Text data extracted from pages

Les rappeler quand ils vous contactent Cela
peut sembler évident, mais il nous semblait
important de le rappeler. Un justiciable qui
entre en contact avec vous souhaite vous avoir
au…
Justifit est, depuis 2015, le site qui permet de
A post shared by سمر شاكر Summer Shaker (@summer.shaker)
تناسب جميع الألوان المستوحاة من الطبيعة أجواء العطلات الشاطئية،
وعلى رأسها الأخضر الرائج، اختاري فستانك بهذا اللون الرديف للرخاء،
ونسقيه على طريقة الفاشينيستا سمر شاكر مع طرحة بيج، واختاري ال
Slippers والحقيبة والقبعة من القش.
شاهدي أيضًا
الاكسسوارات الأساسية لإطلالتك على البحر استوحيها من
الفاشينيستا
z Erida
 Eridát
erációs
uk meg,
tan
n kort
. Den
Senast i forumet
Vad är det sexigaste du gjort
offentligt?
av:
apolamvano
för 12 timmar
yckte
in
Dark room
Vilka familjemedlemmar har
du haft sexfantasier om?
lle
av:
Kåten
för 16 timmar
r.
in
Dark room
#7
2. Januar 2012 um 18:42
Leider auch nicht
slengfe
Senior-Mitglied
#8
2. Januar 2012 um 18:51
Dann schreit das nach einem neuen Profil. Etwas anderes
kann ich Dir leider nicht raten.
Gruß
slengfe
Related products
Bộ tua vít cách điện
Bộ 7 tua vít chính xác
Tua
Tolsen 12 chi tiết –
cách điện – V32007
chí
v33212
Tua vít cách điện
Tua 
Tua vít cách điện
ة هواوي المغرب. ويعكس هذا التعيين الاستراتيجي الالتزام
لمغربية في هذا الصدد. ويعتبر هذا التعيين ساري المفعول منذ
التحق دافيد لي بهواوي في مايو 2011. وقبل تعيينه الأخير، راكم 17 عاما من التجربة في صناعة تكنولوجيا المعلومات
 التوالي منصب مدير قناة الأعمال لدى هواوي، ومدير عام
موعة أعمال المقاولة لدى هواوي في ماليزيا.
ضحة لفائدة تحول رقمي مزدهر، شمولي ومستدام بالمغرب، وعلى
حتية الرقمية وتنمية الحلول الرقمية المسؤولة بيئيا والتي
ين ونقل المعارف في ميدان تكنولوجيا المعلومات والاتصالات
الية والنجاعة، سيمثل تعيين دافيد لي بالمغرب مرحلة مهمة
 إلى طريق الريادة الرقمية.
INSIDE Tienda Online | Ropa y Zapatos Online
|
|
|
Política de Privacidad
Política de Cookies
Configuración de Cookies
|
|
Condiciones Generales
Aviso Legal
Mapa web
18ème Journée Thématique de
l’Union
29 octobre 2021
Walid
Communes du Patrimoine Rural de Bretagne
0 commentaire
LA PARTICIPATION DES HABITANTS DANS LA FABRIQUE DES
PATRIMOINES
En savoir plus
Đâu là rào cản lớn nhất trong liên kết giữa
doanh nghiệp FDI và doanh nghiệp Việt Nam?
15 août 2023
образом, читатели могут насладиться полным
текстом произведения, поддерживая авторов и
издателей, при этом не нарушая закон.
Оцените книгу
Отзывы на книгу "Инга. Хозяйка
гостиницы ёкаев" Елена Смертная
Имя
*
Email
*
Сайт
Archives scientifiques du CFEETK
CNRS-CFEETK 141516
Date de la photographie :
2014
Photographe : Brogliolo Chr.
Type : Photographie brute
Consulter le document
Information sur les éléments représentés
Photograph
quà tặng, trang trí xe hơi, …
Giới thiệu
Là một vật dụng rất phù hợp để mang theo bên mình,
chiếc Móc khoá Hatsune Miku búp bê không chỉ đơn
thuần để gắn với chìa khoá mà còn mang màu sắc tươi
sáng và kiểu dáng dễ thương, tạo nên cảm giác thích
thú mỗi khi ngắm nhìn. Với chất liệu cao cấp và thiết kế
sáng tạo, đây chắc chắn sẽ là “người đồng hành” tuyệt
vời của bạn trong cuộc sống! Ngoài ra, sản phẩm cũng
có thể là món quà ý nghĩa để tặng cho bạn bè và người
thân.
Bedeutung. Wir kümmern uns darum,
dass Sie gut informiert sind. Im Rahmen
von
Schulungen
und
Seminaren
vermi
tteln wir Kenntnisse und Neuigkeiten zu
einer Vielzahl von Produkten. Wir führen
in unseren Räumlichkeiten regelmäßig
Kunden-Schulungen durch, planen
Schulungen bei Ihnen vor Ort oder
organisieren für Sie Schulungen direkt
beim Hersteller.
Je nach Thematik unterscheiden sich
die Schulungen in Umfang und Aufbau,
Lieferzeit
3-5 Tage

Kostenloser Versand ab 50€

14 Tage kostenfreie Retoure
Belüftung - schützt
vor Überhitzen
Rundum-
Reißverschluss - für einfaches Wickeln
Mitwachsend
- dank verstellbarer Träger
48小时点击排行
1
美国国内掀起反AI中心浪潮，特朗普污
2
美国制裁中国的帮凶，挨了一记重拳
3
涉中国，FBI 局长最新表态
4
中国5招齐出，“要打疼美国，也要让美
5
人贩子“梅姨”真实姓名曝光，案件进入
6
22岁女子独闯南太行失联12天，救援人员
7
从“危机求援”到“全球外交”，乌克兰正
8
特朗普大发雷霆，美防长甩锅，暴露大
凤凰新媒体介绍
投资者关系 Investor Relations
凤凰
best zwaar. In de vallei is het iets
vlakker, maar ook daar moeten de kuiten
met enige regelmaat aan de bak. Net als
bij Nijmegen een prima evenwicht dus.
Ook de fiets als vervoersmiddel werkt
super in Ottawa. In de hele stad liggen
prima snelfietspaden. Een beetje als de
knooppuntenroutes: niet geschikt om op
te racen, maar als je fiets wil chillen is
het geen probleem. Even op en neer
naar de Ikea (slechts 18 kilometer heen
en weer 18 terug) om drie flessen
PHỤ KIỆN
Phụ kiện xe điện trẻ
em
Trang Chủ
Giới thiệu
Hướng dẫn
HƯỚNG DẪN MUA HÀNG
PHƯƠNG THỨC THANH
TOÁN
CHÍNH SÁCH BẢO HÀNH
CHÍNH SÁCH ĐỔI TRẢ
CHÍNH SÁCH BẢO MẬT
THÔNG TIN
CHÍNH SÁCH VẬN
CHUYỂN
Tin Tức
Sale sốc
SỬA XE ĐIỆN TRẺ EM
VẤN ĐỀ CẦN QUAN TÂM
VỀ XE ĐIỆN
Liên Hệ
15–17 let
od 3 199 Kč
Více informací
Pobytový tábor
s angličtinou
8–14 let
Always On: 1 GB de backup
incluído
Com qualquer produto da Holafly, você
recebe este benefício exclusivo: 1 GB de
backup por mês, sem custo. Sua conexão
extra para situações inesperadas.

* _Work instruction_: Reproduce every line of the items above verbatim, keeping the original order and wording.

* _Answer for this exercise_:
Les rappeler quand ils vous contactent Cela
peut sembler évident, mais il nous semblait
important de le rappeler. Un justiciable qui
entre en contact avec vous souhaite vous avoir
au…
Justifit est, depuis 2015, le site qui permet de
A post shared by سمر شاكر Summer Shaker (@summer.shaker)
تناسب جميع الألوان المستوحاة من الطبيعة أجواء العطلات الشاطئية،
وعلى رأسها الأخضر الرائج، اختاري فستانك بهذا اللون الرديف للرخاء،
ونسقيه على طريقة الفاشينيستا سمر شاكر مع طرحة بيج، واختاري ال
Slippers والحقيبة والقبعة من القش.
شاهدي أيضًا
الاكسسوارات الأساسية لإطلالتك على البحر استوحيها من
الفاشينيستا
z Erida
 Eridát
erációs
uk meg,
tan
n kort
. Den
Senast i forumet
Vad är det sexigaste du gjort
offentligt?
av:
apolamvano
för 12 timmar
yckte
in
Dark room
Vilka familjemedlemmar har
du haft sexfantasier om?
lle
av:
Kåten
för 16 timmar
r.
in
Dark room
#7
2. Januar 2012 um 18:42
Leider auch nicht
slengfe
Senior-Mitglied
#8
2. Januar 2012 um 18:51
Dann schreit das nach einem neuen Profil. Etwas anderes
kann ich Dir leider nicht raten.
Gruß
slengfe
Related products
Bộ tua vít cách điện
Bộ 7 tua vít chính xác
Tua
Tolsen 12 chi tiết –
cách điện – V32007
chí
v33212
Tua vít cách điện
Tua 
Tua vít cách điện
ة هواوي المغرب. ويعكس هذا التعيين الاستراتيجي الالتزام
لمغربية في هذا الصدد. ويعتبر هذا التعيين ساري المفعول منذ
التحق دافيد لي بهواوي في مايو 2011. وقبل تعيينه الأخير، راكم 17 عاما من التجربة في صناعة تكنولوجيا المعلومات
 التوالي منصب مدير قناة الأعمال لدى هواوي، ومدير عام
موعة أعمال المقاولة لدى هواوي في ماليزيا.
ضحة لفائدة تحول رقمي مزدهر، شمولي ومستدام بالمغرب، وعلى
حتية الرقمية وتنمية الحلول الرقمية المسؤولة بيئيا والتي
ين ونقل المعارف في ميدان تكنولوجيا المعلومات والاتصالات
الية والنجاعة، سيمثل تعيين دافيد لي بالمغرب مرحلة مهمة
 إلى طريق الريادة الرقمية.
INSIDE Tienda Online | Ropa y Zapatos Online
|
|
|
Política de Privacidad
Política de Cookies
Configuración de Cookies
|
|
Condiciones Generales
Aviso Legal
Mapa web
18ème Journée Thématique de
l’Union
29 octobre 2021
Walid
Communes du Patrimoine Rural de Bretagne
0 commentaire
LA PARTICIPATION DES HABITANTS DANS LA FABRIQUE DES
PATRIMOINES
En savoir plus
Đâu là rào cản lớn nhất trong liên kết giữa
doanh nghiệp FDI và doanh nghiệp Việt Nam?
15 août 2023
образом, читатели могут насладиться полным
текстом произведения, поддерживая авторов и
издателей, при этом не нарушая закон.
Оцените книгу
Отзывы на книгу "Инга. Хозяйка
гостиницы ёкаев" Елена Смертная
Имя
*
Email
*
Сайт
Archives scientifiques du CFEETK
CNRS-CFEETK 141516
Date de la photographie :
2014
Photographe : Brogliolo Chr.
Type : Photographie brute
Consulter le document
Information sur les éléments représentés
Photograph
quà tặng, trang trí xe hơi, …
Giới thiệu
Là một vật dụng rất phù hợp để mang theo bên mình,
chiếc Móc khoá Hatsune Miku búp bê không chỉ đơn
thuần để gắn với chìa khoá mà còn mang màu sắc tươi
sáng và kiểu dáng dễ thương, tạo nên cảm giác thích
thú mỗi khi ngắm nhìn. Với chất liệu cao cấp và thiết kế
sáng tạo, đây chắc chắn sẽ là “người đồng hành” tuyệt
vời của bạn trong cuộc sống! Ngoài ra, sản phẩm cũng
có thể là món quà ý nghĩa để tặng cho bạn bè và người
thân.
Bedeutung. Wir kümmern uns darum,
dass Sie gut informiert sind. Im Rahmen
von
Schulungen
und
Seminaren
vermi
tteln wir Kenntnisse und Neuigkeiten zu
einer Vielzahl von Produkten. Wir führen
in unseren Räumlichkeiten regelmäßig
Kunden-Schulungen durch, planen
Schulungen bei Ihnen vor Ort oder
organisieren für Sie Schulungen direkt
beim Hersteller.
Je nach Thematik unterscheiden sich
die Schulungen in Umfang und Aufbau,
Lieferzeit
3-5 Tage

Kostenloser Versand ab 50€

14 Tage kostenfreie Retoure
Belüftung - schützt
vor Überhitzen
Rundum-
Reißverschluss - für einfaches Wickeln
Mitwachsend
- dank verstellbarer Träger
48小时点击排行
1
美国国内掀起反AI中心浪潮，特朗普污
2
美国制裁中国的帮凶，挨了一记重拳
3
涉中国，FBI 局长最新表态
4
中国5招齐出，“要打疼美国，也要让美
5
人贩子“梅姨”真实姓名曝光，案件进入
6
22岁女子独闯南太行失联12天，救援人员
7
从“危机求援”到“全球外交”，乌克兰正
8
特朗普大发雷霆，美防长甩锅，暴露大
凤凰新媒体介绍
投资者关系 Investor Relations
凤凰
best zwaar. In de vallei is het iets
vlakker, maar ook daar moeten de kuiten
met enige regelmaat aan de bak. Net als
bij Nijmegen een prima evenwicht dus.
Ook de fiets als vervoersmiddel werkt
super in Ottawa. In de hele stad liggen
prima snelfietspaden. Een beetje als de
knooppuntenroutes: niet geschikt om op
te racen, maar als je fiets wil chillen is
het geen probleem. Even op en neer
naar de Ikea (slechts 18 kilometer heen
en weer 18 terug) om drie flessen
PHỤ KIỆN
Phụ kiện xe điện trẻ
em
Trang Chủ
Giới thiệu
Hướng dẫn
HƯỚNG DẪN MUA HÀNG
PHƯƠNG THỨC THANH
TOÁN
CHÍNH SÁCH BẢO HÀNH
CHÍNH SÁCH ĐỔI TRẢ
CHÍNH SÁCH BẢO MẬT
THÔNG TIN
CHÍNH SÁCH VẬN
CHUYỂN
Tin Tức
Sale sốc
SỬA XE ĐIỆN TRẺ EM
VẤN ĐỀ CẦN QUAN TÂM
VỀ XE ĐIỆN
Liên Hệ
15–17 let
od 3 199 Kč
Více informací
Pobytový tábor
s angličtinou
8–14 let
Always On: 1 GB de backup
incluído
Com qualquer produto da Holafly, você
recebe este benefício exclusivo: 1 GB de
backup por mês, sem custo. Sua conexão
extra para situações inesperadas.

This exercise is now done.